In fact, employment of racial minorities in the general- government work force rose to 17.4 percent in 2003, close to the 17.9 percent of the state's population who are people of color. On the other hand, some minorities lost ground, including Vietnam veterans and people with disabilities, and agencies varied widely with their overall minority representation.
The Employment Security Department had the highest share of minority employees at 30.5 percent, followed by Financial Institutions at 30.3 percent.
Licensing, which sponsored this year's diversity fair, was highest among moderately large agencies at 21.9 percent. Natural Resources and other resource-based agencies like parks were the least diverse.

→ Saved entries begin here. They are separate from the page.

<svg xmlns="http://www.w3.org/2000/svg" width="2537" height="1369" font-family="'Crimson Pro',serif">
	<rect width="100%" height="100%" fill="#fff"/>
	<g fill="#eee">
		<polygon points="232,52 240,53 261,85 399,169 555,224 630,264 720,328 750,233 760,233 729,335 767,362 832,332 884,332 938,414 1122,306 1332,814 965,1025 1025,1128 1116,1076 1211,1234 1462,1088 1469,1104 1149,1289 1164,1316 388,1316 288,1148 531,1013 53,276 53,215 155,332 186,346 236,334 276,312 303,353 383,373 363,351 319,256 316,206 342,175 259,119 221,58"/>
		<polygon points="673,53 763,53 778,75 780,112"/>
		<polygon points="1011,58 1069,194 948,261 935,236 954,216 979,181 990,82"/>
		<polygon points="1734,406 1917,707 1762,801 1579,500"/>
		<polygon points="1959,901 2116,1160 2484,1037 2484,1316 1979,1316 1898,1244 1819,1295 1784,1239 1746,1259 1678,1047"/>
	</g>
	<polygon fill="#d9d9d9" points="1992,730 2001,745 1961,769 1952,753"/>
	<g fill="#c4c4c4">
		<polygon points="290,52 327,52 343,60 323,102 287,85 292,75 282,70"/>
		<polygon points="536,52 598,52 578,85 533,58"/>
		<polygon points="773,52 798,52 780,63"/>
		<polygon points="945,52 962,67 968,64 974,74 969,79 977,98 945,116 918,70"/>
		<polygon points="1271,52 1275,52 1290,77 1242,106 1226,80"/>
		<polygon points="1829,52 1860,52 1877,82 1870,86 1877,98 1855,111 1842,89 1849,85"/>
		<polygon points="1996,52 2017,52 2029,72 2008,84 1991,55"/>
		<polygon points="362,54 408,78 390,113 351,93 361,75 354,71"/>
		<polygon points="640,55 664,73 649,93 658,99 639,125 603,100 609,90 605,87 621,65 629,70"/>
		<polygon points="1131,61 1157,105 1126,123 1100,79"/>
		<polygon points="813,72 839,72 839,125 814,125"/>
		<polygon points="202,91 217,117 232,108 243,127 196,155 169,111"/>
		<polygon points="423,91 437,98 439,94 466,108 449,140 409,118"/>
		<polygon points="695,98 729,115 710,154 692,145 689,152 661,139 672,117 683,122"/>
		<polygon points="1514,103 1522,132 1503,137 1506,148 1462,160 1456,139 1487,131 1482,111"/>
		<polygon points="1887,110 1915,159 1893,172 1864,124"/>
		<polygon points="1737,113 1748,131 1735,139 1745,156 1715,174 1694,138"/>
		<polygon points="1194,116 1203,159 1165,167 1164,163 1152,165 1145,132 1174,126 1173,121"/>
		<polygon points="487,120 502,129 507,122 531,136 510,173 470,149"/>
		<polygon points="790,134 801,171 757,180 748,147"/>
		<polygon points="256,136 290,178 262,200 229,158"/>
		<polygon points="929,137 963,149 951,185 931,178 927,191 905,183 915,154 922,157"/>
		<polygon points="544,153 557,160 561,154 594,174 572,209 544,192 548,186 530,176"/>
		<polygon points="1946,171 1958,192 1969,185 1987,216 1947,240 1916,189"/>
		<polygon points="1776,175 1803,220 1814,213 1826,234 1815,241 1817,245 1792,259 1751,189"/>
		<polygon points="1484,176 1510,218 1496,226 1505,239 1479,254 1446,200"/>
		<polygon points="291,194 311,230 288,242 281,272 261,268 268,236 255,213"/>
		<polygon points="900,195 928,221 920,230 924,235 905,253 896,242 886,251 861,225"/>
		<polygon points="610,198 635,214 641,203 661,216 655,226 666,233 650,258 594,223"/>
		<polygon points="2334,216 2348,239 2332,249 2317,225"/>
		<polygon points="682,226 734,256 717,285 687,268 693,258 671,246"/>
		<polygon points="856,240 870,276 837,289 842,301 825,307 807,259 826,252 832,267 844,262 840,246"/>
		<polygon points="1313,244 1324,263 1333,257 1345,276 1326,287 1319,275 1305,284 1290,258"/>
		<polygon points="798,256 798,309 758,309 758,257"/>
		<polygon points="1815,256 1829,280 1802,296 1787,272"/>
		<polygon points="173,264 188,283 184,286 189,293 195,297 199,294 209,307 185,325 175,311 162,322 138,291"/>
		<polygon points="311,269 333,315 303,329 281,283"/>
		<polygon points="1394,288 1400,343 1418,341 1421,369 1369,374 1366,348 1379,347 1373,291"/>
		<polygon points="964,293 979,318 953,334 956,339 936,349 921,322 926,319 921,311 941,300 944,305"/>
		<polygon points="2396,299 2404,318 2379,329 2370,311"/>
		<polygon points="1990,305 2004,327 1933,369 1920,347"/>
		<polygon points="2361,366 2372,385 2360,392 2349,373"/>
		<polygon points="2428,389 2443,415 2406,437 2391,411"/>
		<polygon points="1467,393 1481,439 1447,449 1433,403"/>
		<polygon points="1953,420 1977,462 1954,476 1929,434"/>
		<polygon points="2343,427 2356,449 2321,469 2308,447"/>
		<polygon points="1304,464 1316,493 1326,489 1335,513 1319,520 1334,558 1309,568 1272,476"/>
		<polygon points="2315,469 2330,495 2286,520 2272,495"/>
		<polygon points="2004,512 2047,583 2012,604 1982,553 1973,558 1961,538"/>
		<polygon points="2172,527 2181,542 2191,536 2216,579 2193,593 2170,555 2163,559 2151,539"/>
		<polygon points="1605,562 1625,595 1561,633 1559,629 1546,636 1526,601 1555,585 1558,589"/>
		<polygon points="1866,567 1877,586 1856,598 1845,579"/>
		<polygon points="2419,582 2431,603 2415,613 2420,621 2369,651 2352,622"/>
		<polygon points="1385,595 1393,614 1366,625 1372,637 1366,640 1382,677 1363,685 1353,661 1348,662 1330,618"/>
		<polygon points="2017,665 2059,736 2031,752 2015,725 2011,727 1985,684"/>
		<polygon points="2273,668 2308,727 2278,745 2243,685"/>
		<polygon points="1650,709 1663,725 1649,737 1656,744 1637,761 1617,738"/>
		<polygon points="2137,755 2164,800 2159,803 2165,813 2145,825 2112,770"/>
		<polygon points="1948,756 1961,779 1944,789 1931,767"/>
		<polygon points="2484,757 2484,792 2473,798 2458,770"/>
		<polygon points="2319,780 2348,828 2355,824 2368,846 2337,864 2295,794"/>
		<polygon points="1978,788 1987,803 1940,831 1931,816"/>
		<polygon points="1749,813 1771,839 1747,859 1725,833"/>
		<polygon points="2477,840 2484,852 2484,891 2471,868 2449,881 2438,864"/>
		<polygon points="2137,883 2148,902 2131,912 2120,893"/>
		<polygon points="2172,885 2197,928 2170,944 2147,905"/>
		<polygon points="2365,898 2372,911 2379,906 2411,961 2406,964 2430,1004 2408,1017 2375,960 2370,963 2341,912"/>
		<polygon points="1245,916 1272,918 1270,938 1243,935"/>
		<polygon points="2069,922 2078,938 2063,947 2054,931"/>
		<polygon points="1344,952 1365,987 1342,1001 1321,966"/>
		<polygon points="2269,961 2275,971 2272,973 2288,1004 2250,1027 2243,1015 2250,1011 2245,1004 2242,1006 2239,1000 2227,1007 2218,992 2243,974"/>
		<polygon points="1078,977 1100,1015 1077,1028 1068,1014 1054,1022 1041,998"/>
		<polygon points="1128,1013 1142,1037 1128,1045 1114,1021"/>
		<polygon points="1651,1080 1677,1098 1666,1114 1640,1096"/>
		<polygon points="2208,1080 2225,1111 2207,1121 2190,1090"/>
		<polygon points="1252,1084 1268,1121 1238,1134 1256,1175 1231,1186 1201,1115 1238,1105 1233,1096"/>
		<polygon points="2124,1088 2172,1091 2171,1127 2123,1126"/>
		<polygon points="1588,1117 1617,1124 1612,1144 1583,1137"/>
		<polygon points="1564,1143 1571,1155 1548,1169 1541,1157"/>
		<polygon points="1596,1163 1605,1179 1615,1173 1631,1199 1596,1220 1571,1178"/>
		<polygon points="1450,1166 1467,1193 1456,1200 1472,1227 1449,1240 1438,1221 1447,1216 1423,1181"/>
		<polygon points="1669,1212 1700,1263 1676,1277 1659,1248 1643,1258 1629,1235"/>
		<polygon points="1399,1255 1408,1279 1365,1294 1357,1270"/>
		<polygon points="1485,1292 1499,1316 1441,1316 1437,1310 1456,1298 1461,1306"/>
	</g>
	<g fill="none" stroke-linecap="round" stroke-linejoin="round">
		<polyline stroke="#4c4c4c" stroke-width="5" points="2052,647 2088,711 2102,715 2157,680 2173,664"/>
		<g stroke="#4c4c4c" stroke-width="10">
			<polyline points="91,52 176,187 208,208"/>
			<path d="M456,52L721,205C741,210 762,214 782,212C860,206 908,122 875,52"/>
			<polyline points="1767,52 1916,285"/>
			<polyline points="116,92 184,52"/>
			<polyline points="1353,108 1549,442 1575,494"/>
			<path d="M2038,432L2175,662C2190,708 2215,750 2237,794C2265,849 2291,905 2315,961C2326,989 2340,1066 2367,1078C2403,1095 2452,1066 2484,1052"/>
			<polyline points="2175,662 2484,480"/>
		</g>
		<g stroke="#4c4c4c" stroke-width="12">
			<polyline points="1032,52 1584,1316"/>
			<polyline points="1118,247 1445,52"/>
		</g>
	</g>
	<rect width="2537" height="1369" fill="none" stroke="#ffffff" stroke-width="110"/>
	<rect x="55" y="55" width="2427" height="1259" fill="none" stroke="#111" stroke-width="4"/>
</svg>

The report also found that despite appointments of minority personnel to agency leadership positions by Gov. Gary Locke, some agencies were not making improvements.
"Change is very slow," said Eleanor Lymus, who works for the Attorney General's Office, which has 11.5 percent minority representation in the work force. "There's some representation but it would be nice to see more."
Lymus, who is black, worked at a booth that featured displays of an African-American painting, clothing from Japan, Cambodia and Malaysia, Indian cloth and photographs of heritage sites in Europe.
Dariush Khaleghi, a strategic planning manager for the Department of Veterans Affairs, said his agency has a "culture and attitude" that's very welcoming to minorities. As a member of the Bahai faith and veteran of the Iranian army who served in the Iran-Iraq war, he said it is "unheard of" that he could contribute as he has in such an agency.
His booth offered materials to explain programs for veterans, including the homeless. A tablecloth with a U.S. flag motif added color.
"I haven't felt uncomfortable ever, even in the private sector," said Khaleghi, who has worked for Intel and served as interim director of the state Human Rights Commission.
But he did tell of a humorous incident when he told a veteran at Fort Lewis that he'd served in the Iran-Iraq war. Khaleghi said the man asked, "Which side were you on?"
The diversity event grows each year, said fair coordinator Dee Scharf of the Department of Licensing.
"What barbecue doesn't bring people?" she asked with a smile.
This year's fair featured close to 40 exhibits from more than 30 organizations, including more than a dozen state agencies. These included Licensing, Social and Health Services, Health, Attorney General, State Patrol, Natural Resources, Employment Security and Corrections.
Among event speakers, Kathy Mix of the Attorney General's Office said her agency has worked with lawyer groups to encourage more diversity in the legal profession, as well as promote diversity in-house.
Licensing director Fred Stephens said diversity rivals motherhood and children in importance. The fair shows workers' commitment to diversity, he said.
"I think state government has done very well" improving diversity, Stephens said in an interview. "We can always do better."
Stephens credited Locke with making diversity a priority. But a key is having a diverse pools of applicants rather than setting hiring goals, Stephens said.
"We have to recruit well and make certain people are applying for these jobs."